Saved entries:
......
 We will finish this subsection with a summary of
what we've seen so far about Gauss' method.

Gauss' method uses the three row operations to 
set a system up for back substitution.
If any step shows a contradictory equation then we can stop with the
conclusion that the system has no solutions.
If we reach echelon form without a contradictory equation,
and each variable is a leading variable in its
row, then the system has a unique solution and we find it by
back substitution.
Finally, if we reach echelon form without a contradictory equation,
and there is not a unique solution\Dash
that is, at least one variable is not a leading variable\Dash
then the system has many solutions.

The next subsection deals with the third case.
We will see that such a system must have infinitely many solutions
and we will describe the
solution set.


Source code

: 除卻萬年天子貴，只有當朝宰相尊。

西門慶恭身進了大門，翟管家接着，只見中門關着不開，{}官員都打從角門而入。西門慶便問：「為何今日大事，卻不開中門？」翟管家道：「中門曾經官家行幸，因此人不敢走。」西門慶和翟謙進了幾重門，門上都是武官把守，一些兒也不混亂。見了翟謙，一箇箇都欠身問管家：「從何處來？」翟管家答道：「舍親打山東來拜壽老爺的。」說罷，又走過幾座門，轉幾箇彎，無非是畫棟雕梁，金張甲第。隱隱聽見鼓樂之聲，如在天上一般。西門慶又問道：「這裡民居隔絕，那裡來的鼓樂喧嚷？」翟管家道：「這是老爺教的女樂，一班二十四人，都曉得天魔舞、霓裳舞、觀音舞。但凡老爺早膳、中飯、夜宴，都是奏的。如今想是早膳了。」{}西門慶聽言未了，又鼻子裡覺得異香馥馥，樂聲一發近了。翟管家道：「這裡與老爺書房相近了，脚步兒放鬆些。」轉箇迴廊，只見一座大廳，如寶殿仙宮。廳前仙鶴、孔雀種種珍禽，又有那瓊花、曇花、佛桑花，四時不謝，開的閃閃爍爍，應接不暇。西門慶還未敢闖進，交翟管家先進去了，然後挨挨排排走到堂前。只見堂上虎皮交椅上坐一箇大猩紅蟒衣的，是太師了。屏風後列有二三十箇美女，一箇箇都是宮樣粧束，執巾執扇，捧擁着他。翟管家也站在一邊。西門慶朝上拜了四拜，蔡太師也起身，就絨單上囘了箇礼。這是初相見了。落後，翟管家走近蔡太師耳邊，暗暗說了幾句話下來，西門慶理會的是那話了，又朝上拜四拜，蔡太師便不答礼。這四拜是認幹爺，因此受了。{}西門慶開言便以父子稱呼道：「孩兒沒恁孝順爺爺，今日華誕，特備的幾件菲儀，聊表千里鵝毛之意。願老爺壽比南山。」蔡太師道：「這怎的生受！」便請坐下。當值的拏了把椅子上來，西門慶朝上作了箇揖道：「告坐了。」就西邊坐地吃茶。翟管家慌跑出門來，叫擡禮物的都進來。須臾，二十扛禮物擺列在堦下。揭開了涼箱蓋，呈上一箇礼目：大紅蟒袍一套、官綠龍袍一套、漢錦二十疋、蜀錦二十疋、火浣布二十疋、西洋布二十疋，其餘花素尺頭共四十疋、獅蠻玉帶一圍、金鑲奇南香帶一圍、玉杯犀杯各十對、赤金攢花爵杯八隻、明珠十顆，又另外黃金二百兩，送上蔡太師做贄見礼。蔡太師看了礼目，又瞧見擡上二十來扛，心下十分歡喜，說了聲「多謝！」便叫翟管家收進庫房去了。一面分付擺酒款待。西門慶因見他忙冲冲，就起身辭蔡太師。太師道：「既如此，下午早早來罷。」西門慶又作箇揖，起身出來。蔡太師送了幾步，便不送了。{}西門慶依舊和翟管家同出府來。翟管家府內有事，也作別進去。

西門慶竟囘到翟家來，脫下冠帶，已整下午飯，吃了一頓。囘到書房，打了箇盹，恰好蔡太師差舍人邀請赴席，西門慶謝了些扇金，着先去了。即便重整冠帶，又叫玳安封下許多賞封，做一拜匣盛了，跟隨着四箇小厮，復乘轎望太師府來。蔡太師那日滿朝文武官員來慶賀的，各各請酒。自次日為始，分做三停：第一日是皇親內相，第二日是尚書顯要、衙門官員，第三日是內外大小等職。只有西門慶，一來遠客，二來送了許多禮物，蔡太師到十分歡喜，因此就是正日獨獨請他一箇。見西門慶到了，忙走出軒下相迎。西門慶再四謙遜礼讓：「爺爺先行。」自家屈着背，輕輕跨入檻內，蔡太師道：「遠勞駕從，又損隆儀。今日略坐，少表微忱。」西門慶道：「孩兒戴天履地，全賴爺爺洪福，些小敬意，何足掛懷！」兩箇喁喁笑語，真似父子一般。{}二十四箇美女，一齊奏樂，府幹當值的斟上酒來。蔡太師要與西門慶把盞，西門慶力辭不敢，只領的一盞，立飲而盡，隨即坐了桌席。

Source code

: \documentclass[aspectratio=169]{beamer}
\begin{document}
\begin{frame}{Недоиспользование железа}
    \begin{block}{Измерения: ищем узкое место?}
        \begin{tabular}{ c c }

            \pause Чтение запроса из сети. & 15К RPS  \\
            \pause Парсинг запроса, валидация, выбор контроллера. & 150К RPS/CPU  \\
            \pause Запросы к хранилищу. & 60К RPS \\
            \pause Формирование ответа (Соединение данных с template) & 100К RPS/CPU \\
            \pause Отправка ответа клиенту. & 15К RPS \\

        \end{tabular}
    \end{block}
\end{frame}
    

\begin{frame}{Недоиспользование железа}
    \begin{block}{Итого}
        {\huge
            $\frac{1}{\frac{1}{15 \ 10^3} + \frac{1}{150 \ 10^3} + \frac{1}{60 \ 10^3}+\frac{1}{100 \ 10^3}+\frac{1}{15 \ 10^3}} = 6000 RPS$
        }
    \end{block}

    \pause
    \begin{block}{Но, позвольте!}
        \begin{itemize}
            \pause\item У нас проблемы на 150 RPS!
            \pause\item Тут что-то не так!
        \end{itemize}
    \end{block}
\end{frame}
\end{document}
......
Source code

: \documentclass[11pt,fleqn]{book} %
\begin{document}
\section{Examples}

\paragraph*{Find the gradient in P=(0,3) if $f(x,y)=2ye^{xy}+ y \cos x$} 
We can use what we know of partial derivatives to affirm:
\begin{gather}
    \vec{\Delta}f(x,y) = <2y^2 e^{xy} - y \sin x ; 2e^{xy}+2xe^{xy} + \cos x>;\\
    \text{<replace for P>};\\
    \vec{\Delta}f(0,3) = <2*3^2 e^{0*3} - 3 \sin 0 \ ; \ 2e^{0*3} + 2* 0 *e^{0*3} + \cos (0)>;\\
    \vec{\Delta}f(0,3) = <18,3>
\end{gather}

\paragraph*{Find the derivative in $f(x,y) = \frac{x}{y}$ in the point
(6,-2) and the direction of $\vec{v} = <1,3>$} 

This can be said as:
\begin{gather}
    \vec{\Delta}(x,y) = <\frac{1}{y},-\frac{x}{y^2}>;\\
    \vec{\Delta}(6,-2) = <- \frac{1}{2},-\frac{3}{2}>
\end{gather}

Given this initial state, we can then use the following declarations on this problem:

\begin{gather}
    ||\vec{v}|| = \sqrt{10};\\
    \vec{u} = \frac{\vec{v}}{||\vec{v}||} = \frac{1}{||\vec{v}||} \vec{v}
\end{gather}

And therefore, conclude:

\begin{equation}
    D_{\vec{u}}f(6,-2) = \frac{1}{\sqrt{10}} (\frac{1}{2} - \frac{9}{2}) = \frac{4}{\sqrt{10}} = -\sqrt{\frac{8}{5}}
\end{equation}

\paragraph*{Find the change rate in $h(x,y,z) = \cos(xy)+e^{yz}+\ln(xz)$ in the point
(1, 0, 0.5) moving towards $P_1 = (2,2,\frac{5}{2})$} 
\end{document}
......
Exercise requirements
If a line in the records above has the word "many", copy it out.

Written solution
then the system has many solutions.
We will see that such a system must have infinitely many solutions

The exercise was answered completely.